■1980年代は世界一だったのに…日本の漁業に何が起きた?
日本の漁業や海洋生態系を研究する水産学者である、東京海洋大学の勝川俊雄准教授は、「天然資源は獲りすぎて魚がいなくなっていて、伸びしろがあまりない。世界の漁獲高は養殖で伸びているが、日本は養殖も1980年代から減少傾向にある」と説明する。
世界の水産資源管理に詳しく、持続可能な水産業のコンサルティングを行うFisk Japan株式会社代表の片野歩氏は、「北欧や北米、オセアニアの“漁業先進国”では、実際には2〜3倍獲ることができても、資源の持続可能性を考えて行わない。それが日本との大きな違いだ」と話す。
環境副大臣の小林史明衆院議員は、日本の課題として「漁獲を規制してこなかった点」と「養殖業に対する法人参入のルールを整理してこなかった点」を挙げる。「これをキチンと整理すれば、地方で稼げる水産業が出てくる。石破茂総理が“地方創生”を掲げているが、水産改革に触れられていないのが腹立たしく残念だ」。

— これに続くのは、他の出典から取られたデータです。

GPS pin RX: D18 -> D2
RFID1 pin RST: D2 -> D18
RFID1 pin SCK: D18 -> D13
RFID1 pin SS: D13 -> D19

現状のルールでは、「魚種ごとに漁獲量の上限が決められているが、対象となる魚が少なく、また上限が高すぎるため、結局『獲りすぎている』という議論になった」という。そして「直近の成功例では、マグロの漁獲基準を厳しくして、一定数が増えてきた。それでもまだ安心はできない。『漁獲量を減らせば、漁業者の収入が一時的に落ちる』として、漁業者と縁が深い政治家が反対する。その対策を準備するのがポイントだ」と語る。